'''

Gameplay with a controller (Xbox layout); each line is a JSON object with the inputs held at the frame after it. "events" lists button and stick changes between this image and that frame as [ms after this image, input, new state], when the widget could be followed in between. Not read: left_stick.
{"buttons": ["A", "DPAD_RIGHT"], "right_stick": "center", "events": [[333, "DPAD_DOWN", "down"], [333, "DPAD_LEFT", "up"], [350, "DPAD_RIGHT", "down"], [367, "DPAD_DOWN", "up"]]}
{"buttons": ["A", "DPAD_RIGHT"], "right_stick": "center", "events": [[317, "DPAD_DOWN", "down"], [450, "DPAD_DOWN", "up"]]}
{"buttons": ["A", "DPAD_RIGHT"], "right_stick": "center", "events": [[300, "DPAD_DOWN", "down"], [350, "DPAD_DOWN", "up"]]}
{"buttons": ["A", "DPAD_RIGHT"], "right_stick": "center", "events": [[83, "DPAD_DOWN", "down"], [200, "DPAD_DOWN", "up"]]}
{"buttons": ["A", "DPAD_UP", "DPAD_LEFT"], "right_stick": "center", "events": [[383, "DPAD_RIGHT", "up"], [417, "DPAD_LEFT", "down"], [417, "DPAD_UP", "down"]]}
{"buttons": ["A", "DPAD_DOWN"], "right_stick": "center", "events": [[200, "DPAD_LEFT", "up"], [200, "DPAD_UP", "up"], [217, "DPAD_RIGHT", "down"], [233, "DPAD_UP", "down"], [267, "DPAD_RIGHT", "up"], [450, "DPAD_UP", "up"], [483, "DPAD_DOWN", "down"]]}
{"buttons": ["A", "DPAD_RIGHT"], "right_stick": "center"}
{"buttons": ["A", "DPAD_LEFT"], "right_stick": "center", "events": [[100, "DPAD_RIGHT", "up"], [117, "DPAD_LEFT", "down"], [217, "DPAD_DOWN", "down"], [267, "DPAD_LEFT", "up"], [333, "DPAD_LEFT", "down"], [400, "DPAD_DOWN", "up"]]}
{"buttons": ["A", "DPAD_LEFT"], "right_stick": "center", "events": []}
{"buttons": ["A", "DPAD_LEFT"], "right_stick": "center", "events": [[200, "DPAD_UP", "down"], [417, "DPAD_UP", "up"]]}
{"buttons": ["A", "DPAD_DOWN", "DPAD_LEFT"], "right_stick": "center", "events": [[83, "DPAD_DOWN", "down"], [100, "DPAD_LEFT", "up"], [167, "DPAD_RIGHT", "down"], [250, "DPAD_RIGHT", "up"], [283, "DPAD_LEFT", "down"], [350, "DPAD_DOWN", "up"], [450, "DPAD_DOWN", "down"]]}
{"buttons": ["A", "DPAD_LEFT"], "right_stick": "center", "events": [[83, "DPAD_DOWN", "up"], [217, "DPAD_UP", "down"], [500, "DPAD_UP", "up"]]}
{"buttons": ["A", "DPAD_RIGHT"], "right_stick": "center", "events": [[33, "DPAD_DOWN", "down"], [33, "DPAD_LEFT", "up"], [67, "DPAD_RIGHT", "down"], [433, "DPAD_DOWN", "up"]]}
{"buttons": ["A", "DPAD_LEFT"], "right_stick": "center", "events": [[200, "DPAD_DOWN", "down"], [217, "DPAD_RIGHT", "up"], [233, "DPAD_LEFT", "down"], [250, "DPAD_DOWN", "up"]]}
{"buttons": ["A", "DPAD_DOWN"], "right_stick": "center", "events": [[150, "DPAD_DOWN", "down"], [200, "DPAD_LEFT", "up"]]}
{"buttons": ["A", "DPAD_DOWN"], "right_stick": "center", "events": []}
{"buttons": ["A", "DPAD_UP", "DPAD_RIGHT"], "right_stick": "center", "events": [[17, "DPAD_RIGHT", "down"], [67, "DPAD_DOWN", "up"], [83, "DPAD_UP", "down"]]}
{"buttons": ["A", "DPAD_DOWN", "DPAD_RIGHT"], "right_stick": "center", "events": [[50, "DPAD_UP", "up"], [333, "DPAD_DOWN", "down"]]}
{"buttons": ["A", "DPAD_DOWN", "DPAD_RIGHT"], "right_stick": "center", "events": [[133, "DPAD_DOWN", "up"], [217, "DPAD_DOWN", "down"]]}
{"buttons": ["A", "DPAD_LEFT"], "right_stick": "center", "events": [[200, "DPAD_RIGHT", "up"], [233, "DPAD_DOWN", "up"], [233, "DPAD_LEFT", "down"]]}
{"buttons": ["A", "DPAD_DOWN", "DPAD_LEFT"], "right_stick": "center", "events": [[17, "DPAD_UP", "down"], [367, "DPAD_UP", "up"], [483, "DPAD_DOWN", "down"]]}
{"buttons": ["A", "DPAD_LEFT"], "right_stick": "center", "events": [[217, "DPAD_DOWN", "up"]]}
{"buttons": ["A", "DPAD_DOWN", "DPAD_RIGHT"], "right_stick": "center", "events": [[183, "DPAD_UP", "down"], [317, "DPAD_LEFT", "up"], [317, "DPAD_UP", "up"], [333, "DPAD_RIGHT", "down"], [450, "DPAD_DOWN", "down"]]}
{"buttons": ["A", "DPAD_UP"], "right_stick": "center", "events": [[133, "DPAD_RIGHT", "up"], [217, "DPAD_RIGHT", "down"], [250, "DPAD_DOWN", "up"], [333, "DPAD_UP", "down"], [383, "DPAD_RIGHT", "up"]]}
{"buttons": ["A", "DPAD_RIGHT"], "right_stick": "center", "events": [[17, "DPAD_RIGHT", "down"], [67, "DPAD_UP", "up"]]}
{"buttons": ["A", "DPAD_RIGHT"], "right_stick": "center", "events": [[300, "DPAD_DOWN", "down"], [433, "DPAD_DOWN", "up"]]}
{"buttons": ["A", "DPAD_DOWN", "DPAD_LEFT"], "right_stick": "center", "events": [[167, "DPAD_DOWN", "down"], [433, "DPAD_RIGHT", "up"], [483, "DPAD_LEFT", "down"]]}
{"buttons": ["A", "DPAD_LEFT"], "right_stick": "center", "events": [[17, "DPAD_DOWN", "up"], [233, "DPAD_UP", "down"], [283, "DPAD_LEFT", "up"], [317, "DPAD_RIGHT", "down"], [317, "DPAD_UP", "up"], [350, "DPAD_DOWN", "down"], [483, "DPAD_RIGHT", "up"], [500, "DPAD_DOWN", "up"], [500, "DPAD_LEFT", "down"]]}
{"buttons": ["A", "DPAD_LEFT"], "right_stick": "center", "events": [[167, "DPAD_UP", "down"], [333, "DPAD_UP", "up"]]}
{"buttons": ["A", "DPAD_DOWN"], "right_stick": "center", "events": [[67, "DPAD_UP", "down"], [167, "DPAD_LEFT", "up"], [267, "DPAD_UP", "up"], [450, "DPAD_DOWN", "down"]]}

'''

## WHAT THE TASK ASKS
Reproduce every record exactly, line by line.

## WRITTEN ANSWER
Gameplay with a controller (Xbox layout); each line is a JSON object with the inputs held at the frame after it. "events" lists button and stick changes between this image and that frame as [ms after this image, input, new state], when the widget could be followed in between. Not read: left_stick.
{"buttons": ["A", "DPAD_RIGHT"], "right_stick": "center", "events": [[333, "DPAD_DOWN", "down"], [333, "DPAD_LEFT", "up"], [350, "DPAD_RIGHT", "down"], [367, "DPAD_DOWN", "up"]]}
{"buttons": ["A", "DPAD_RIGHT"], "right_stick": "center", "events": [[317, "DPAD_DOWN", "down"], [450, "DPAD_DOWN", "up"]]}
{"buttons": ["A", "DPAD_RIGHT"], "right_stick": "center", "events": [[300, "DPAD_DOWN", "down"], [350, "DPAD_DOWN", "up"]]}
{"buttons": ["A", "DPAD_RIGHT"], "right_stick": "center", "events": [[83, "DPAD_DOWN", "down"], [200, "DPAD_DOWN", "up"]]}
{"buttons": ["A", "DPAD_UP", "DPAD_LEFT"], "right_stick": "center", "events": [[383, "DPAD_RIGHT", "up"], [417, "DPAD_LEFT", "down"], [417, "DPAD_UP", "down"]]}
{"buttons": ["A", "DPAD_DOWN"], "right_stick": "center", "events": [[200, "DPAD_LEFT", "up"], [200, "DPAD_UP", "up"], [217, "DPAD_RIGHT", "down"], [233, "DPAD_UP", "down"], [267, "DPAD_RIGHT", "up"], [450, "DPAD_UP", "up"], [483, "DPAD_DOWN", "down"]]}
{"buttons": ["A", "DPAD_RIGHT"], "right_stick": "center"}
{"buttons": ["A", "DPAD_LEFT"], "right_stick": "center", "events": [[100, "DPAD_RIGHT", "up"], [117, "DPAD_LEFT", "down"], [217, "DPAD_DOWN", "down"], [267, "DPAD_LEFT", "up"], [333, "DPAD_LEFT", "down"], [400, "DPAD_DOWN", "up"]]}
{"buttons": ["A", "DPAD_LEFT"], "right_stick": "center", "events": []}
{"buttons": ["A", "DPAD_LEFT"], "right_stick": "center", "events": [[200, "DPAD_UP", "down"], [417, "DPAD_UP", "up"]]}
{"buttons": ["A", "DPAD_DOWN", "DPAD_LEFT"], "right_stick": "center", "events": [[83, "DPAD_DOWN", "down"], [100, "DPAD_LEFT", "up"], [167, "DPAD_RIGHT", "down"], [250, "DPAD_RIGHT", "up"], [283, "DPAD_LEFT", "down"], [350, "DPAD_DOWN", "up"], [450, "DPAD_DOWN", "down"]]}
{"buttons": ["A", "DPAD_LEFT"], "right_stick": "center", "events": [[83, "DPAD_DOWN", "up"], [217, "DPAD_UP", "down"], [500, "DPAD_UP", "up"]]}
{"buttons": ["A", "DPAD_RIGHT"], "right_stick": "center", "events": [[33, "DPAD_DOWN", "down"], [33, "DPAD_LEFT", "up"], [67, "DPAD_RIGHT", "down"], [433, "DPAD_DOWN", "up"]]}
{"buttons": ["A", "DPAD_LEFT"], "right_stick": "center", "events": [[200, "DPAD_DOWN", "down"], [217, "DPAD_RIGHT", "up"], [233, "DPAD_LEFT", "down"], [250, "DPAD_DOWN", "up"]]}
{"buttons": ["A", "DPAD_DOWN"], "right_stick": "center", "events": [[150, "DPAD_DOWN", "down"], [200, "DPAD_LEFT", "up"]]}
{"buttons": ["A", "DPAD_DOWN"], "right_stick": "center", "events": []}
{"buttons": ["A", "DPAD_UP", "DPAD_RIGHT"], "right_stick": "center", "events": [[17, "DPAD_RIGHT", "down"], [67, "DPAD_DOWN", "up"], [83, "DPAD_UP", "down"]]}
{"buttons": ["A", "DPAD_DOWN", "DPAD_RIGHT"], "right_stick": "center", "events": [[50, "DPAD_UP", "up"], [333, "DPAD_DOWN", "down"]]}
{"buttons": ["A", "DPAD_DOWN", "DPAD_RIGHT"], "right_stick": "center", "events": [[133, "DPAD_DOWN", "up"], [217, "DPAD_DOWN", "down"]]}
{"buttons": ["A", "DPAD_LEFT"], "right_stick": "center", "events": [[200, "DPAD_RIGHT", "up"], [233, "DPAD_DOWN", "up"], [233, "DPAD_LEFT", "down"]]}
{"buttons": ["A", "DPAD_DOWN", "DPAD_LEFT"], "right_stick": "center", "events": [[17, "DPAD_UP", "down"], [367, "DPAD_UP", "up"], [483, "DPAD_DOWN", "down"]]}
{"buttons": ["A", "DPAD_LEFT"], "right_stick": "center", "events": [[217, "DPAD_DOWN", "up"]]}
{"buttons": ["A", "DPAD_DOWN", "DPAD_RIGHT"], "right_stick": "center", "events": [[183, "DPAD_UP", "down"], [317, "DPAD_LEFT", "up"], [317, "DPAD_UP", "up"], [333, "DPAD_RIGHT", "down"], [450, "DPAD_DOWN", "down"]]}
{"buttons": ["A", "DPAD_UP"], "right_stick": "center", "events": [[133, "DPAD_RIGHT", "up"], [217, "DPAD_RIGHT", "down"], [250, "DPAD_DOWN", "up"], [333, "DPAD_UP", "down"], [383, "DPAD_RIGHT", "up"]]}
{"buttons": ["A", "DPAD_RIGHT"], "right_stick": "center", "events": [[17, "DPAD_RIGHT", "down"], [67, "DPAD_UP", "up"]]}
{"buttons": ["A", "DPAD_RIGHT"], "right_stick": "center", "events": [[300, "DPAD_DOWN", "down"], [433, "DPAD_DOWN", "up"]]}
{"buttons": ["A", "DPAD_DOWN", "DPAD_LEFT"], "right_stick": "center", "events": [[167, "DPAD_DOWN", "down"], [433, "DPAD_RIGHT", "up"], [483, "DPAD_LEFT", "down"]]}
{"buttons": ["A", "DPAD_LEFT"], "right_stick": "center", "events": [[17, "DPAD_DOWN", "up"], [233, "DPAD_UP", "down"], [283, "DPAD_LEFT", "up"], [317, "DPAD_RIGHT", "down"], [317, "DPAD_UP", "up"], [350, "DPAD_DOWN", "down"], [483, "DPAD_RIGHT", "up"], [500, "DPAD_DOWN", "up"], [500, "DPAD_LEFT", "down"]]}
{"buttons": ["A", "DPAD_LEFT"], "right_stick": "center", "events": [[167, "DPAD_UP", "down"], [333, "DPAD_UP", "up"]]}
{"buttons": ["A", "DPAD_DOWN"], "right_stick": "center", "events": [[67, "DPAD_UP", "down"], [167, "DPAD_LEFT", "up"], [267, "DPAD_UP", "up"], [450, "DPAD_DOWN", "down"]]}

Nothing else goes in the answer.